ACTION ITEM: As you reproduce every line below, keep it exactly as written and leave out the images.

DATASET RECORDS:
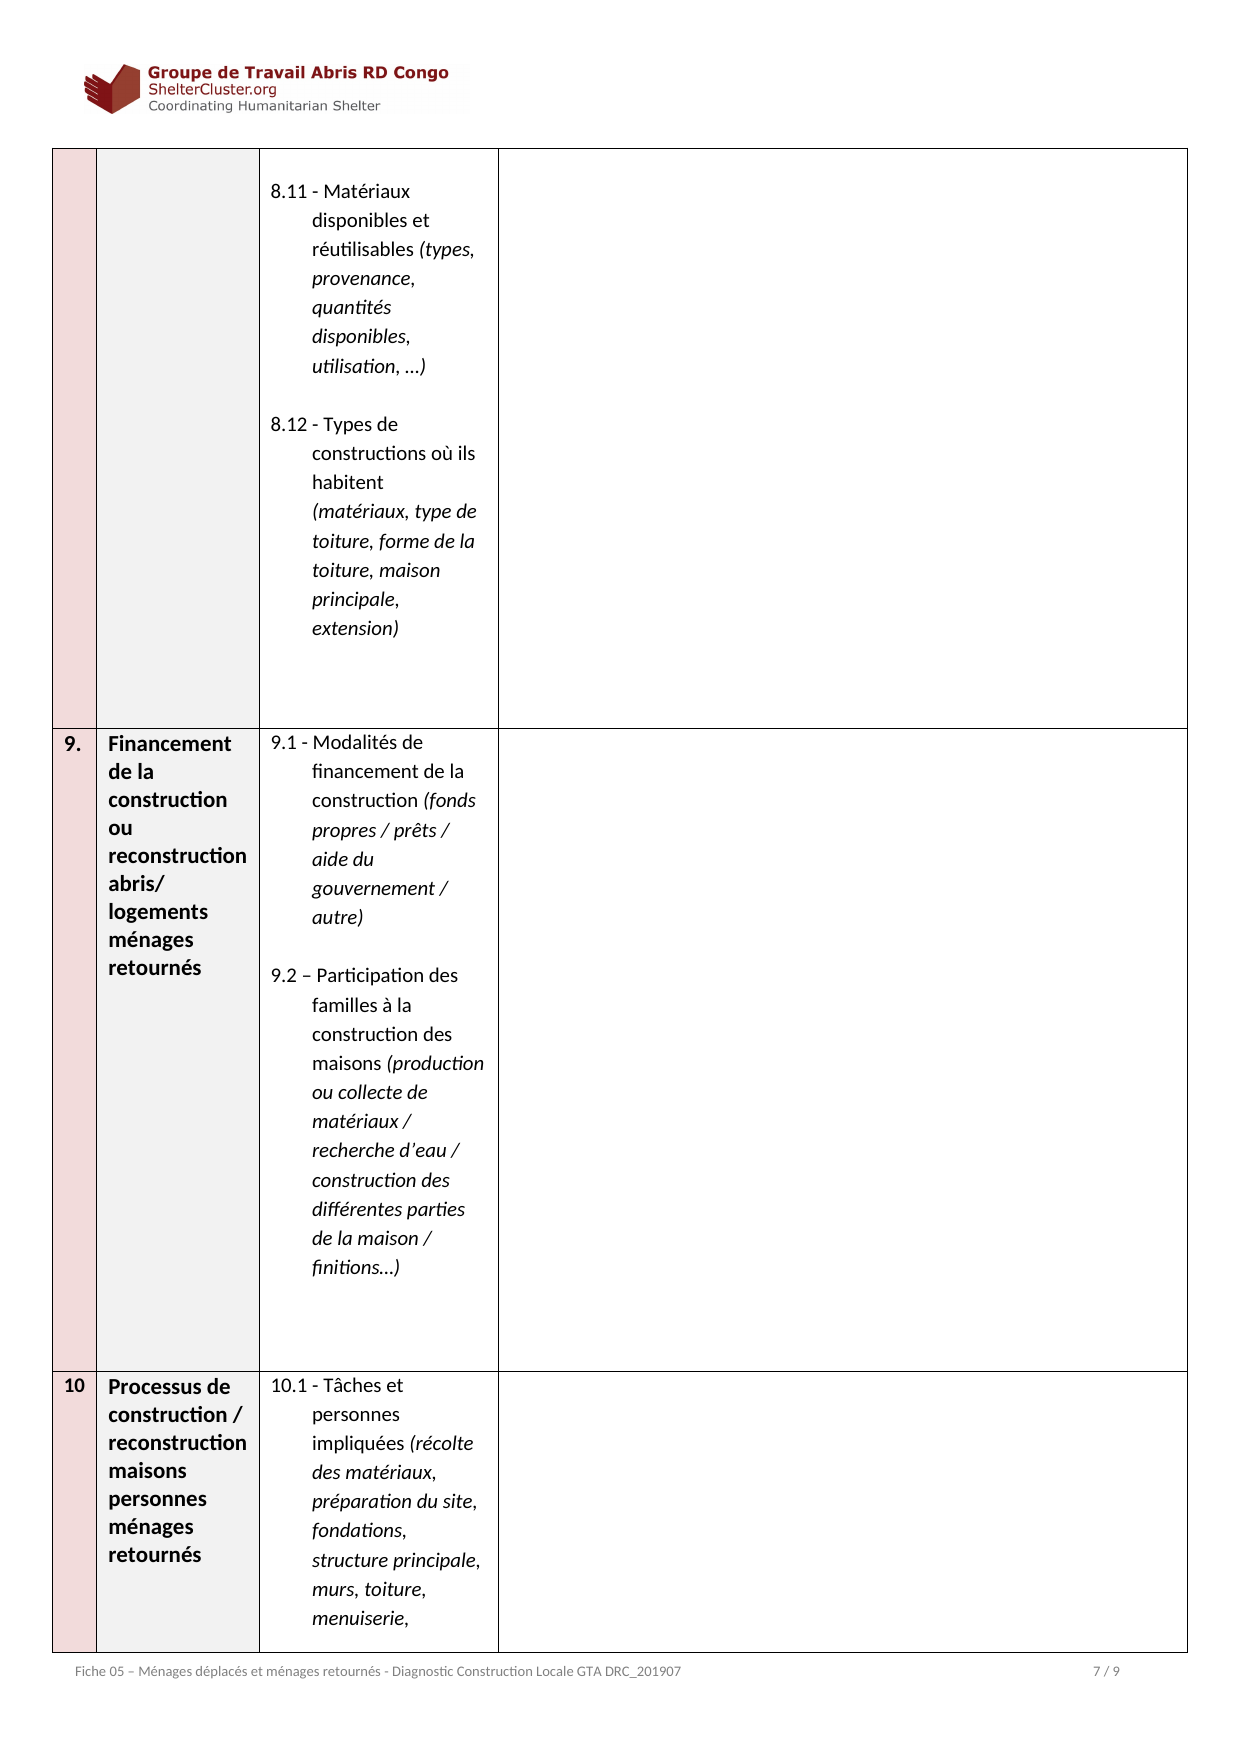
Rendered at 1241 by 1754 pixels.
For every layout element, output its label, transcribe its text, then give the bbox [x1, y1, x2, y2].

picture [84, 64, 470, 114]
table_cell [97, 149, 259, 728]
table_cell [499, 729, 1187, 1371]
table_cell Financement de la construction ou reconstruction abris/ logements ménages retournés [97, 729, 259, 1371]
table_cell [260, 1372, 498, 1652]
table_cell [260, 149, 498, 728]
table_cell [499, 149, 1187, 728]
table_cell 10 [53, 1372, 96, 1652]
table_cell 9.1 - Modalités de financement de la construction (fonds propres / prêts / aide du gouvernement / autre) 9.2 – Participation des familles à la construction des maisons (production ou collecte de matériaux / recherche d’eau / construction des différentes parties de la maison / finitions…) [260, 729, 498, 1371]
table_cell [97, 1372, 259, 1652]
table_cell [499, 1372, 1187, 1652]
table_cell 8. [53, 149, 96, 728]
table_cell 9. [53, 729, 96, 1371]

EXERCISE SOLUTION:
Rendered at 1241 by 1754 pixels.
For every layout element, output its label, transcribe its text, then give the bbox [x1, y1, x2, y2].

picture [84, 64, 470, 114]
table_cell [97, 149, 259, 728]
table_cell [499, 729, 1187, 1371]
table_cell Financement de la construction ou reconstruction abris/ logements ménages retournés [97, 729, 259, 1371]
table_cell [260, 1372, 498, 1652]
table_cell [260, 149, 498, 728]
table_cell [499, 149, 1187, 728]
table_cell 10 [53, 1372, 96, 1652]
table_cell 9.1 - Modalités de financement de la construction (fonds propres / prêts / aide du gouvernement / autre) 9.2 – Participation des familles à la construction des maisons (production ou collecte de matériaux / recherche d’eau / construction des différentes parties de la maison / finitions…) [260, 729, 498, 1371]
table_cell [97, 1372, 259, 1652]
table_cell [499, 1372, 1187, 1652]
table_cell 8. [53, 149, 96, 728]
table_cell 9. [53, 729, 96, 1371]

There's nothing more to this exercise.